Tag Archives: we can’t keep up syndrome

Let’s Call It The “We Can’t Keep Up” Syndrome

Here’s what I’m trying to say:  we don’t yet know how to do everything we are trying to do.  And that can be a real problem.

The totals are now beyond what most of us could have only imagined — and feared.  The total number of gallons of oil that have spewed into the Gulf from the BP disaster has probably surpassed 200 million gallons  (The figures are not precise — I did the math from this web site).  This is 18x the number of gallons from the Exxon Valdez disaster.  It seems like such a long time ago that Tony Hayward, and Haley Barbour, and others, stated that the Gulf was a big ocean and would easily disperse the oil harmlessly.  They were, sadly, wrong.  We have learned that lesson the hard way.

And the new iPhone is running into turmoil that is building day after day.  Partly because, in my opinion, AT&T was not yet ready to provide the infrastructure for all that technology.  It was too much innovation and implementation too soon.  The capacity to execute can not quite keep up with the needs of the era, with ever more challenging products and projects.  Consider this excerpt of AT&T CTO: ‘We will move heaven and Earth’ to improve our network by Anthony Ha (full article here):

When VentureBeat Editor in Chief Matt Marshall got a chance to ask AT&T Chief Technology Officer John Donovan a few questions on-stage, he asked what kinds of issues are holding back network quality.
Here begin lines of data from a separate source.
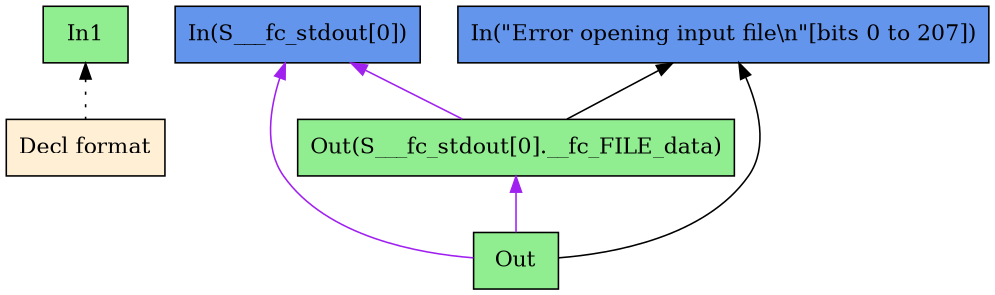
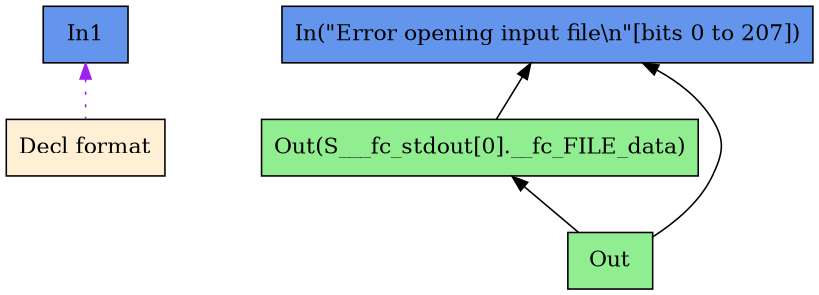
  digraph {
    rankdir=TB
    node [fillcolor="#6495ED" shape=box style=filled]
    edge [color=black dir=back]
    n1 [fillcolor="#FFEFD5" label="Decl format"]
-   n2 [fillcolor="#90EE90" label=In1]
+   n2 [label=In1]
    n3 [fillcolor="#90EE90" label="Out(S___fc_stdout[0].__fc_FILE_data)"]
    n4 [fillcolor="#90EE90" label=Out]
-   n5 [label="In(S___fc_stdout[0])"]
    n6 [label="In(\"Error opening input file\\n\"[bits 0 to 207])"]
-   n2 -> n1 [style=dotted]
-   n3 -> n4 [color=purple]
-   n5 -> n3 [color=purple]
-   n5 -> n4 [color=purple]
+   n2 -> n1 [color=purple style=dotted]
+   n3 -> n4
    n6 -> n3
    n6 -> n4
  }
It’s a little bit of everything, Donovan replied. With a flood of new chipsets, phones, and applications, the traditional device testing and rollout methods have “broken down.” In addition, AT&T recently faced a shortage of the components needed to improve its network.

“I’ll tell you the things it’s not been,” Donovan said. “It’s not been capital, it’s not been conviction and commitment.” AT&T “will move heaven and Earth” to meet its customers’ growing data needs, he said.
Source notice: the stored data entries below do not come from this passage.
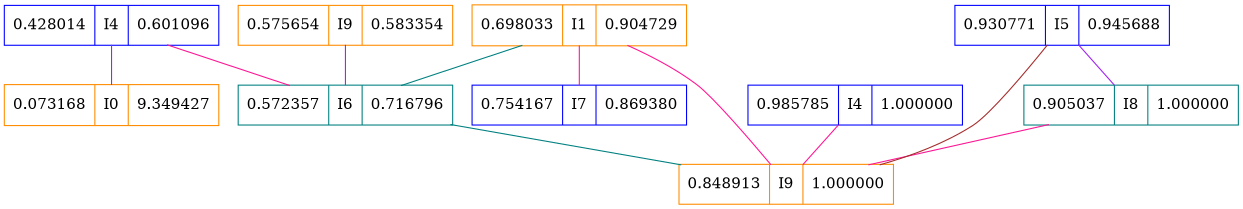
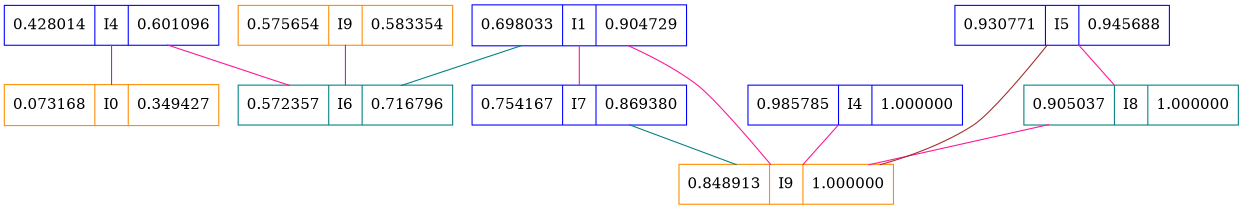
  graph {
    node [color=darkorange shape=record]
    edge [color=deeppink]
-   n1 [label="0.073168|I0|9.349427"]
-   n2 [label="0.698033|I1|0.904729"]
+   n1 [label="0.073168|I0|0.349427"]
+   n2 [color=blue label="0.698033|I1|0.904729"]
    n3 [color=teal label="0.572357|I6|0.716796"]
    n4 [color=blue label="0.754167|I7|0.869380"]
    n5 [label="0.848913|I9|1.000000"]
    n6 [color=blue label="0.428014|I4|0.601096"]
    n7 [label="0.575654|I9|0.583354"]
    n8 [color=blue label="0.985785|I4|1.000000"]
    n9 [color=teal label="0.905037|I8|1.000000"]
    n10 [color=blue label="0.930771|I5|0.945688"]
    n2 -- n3 [color=teal]
    n2 -- n4
    n2 -- n5
-   n3 -- n5 [color=teal]
+   n4 -- n5 [color=teal]
    n6 -- n1 [color=purple]
    n6 -- n3
    n7 -- n3 [color=purple]
    n8 -- n5
    n9 -- n5
    n10 -- n5 [color=brown]
-   n10 -- n9 [color=purple]
+   n10 -- n9
  }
I have blogged before (a few times) about the formulation from Atul Gawande’s The Checklist Manifesto, re. the two great problems:  ignorance and ineptitude.  Here’s the key quote:

We have just two reasons that we may fail.
The first is ignorance – we may err because science has given us only a partial understanding of the world and how it works.  There are skyscrapers we do not yet know how to build, snowstorms we cannot predict, heart attacks we still haven’t learned how to stop. The second type of failure the philosophers call ineptitude – because in these instances the knowledge exists, yet we fail to apply it correctly  This is the skyscraper that is built wrong and collapses, the snowstorm whose signs the meteorologist just plain missed, the stab wound from a weapon the doctors forgot to ask about.
For nearly all of history, people’s lives have been governed primarily by ignorance.

But there is a third problem, one that does not quite have a name yet.  Let’s call it the “we can’t keep up” syndrome.  Maybe it is a subset of one of the two by Gawande.  But it presents a unique challenge to the modern business environment.

It is not entirely new.  In the early days of television, there were television set makers dependent on television networks dependent on television makers.  It was a circle of interdependency, a complex set of interconnections, with officially disconnected but very interdependent companies needing every company in the mix to keep up.  And keeping up was tough.

Just in the last year, television stations have switched to HD, needing the cable channels to provide slots for their new HD channels, with the cable channels needing the stations to broadcast in HD.  Everything is so interconnected, interdependent.  Everyone has to succeed for anyone to succeed – one has to succeed for all to possibly succeed.

And then, the ripple effects.  There is now no doubt that people working in companies with much better safety records than BP are paying the price for BP’s failures.  Jobs are leaving the Gulf for other oceans across the globe.  The moratorium, which many object to (but – can you imagine if a second well had this kind of disaster right now?) means that costly equipment has to go where there is work.  And then the equipment will be run by a new set of workers.

But here is the deal.  Companies, entire industries, need to learn, adapt, innovate as they go…and it is tough to keep up.

Maybe the problem is not incompetence.  Maybe the problem is not ineptitude (though there were serious mistakes made).  Maybe it is simply that we are in a perpetual growth/innovation/need-to-get-it-right era, and there will always be a need for version 2.0 and 2.8 and 7.0 in nearly every arena.

If all it means is that I have to wait for the next software update on my iPhone, I’m ok with that.  But if it destroys the environment on the Gulf Coast for hundreds of miles, then it becomes a much more serious matter.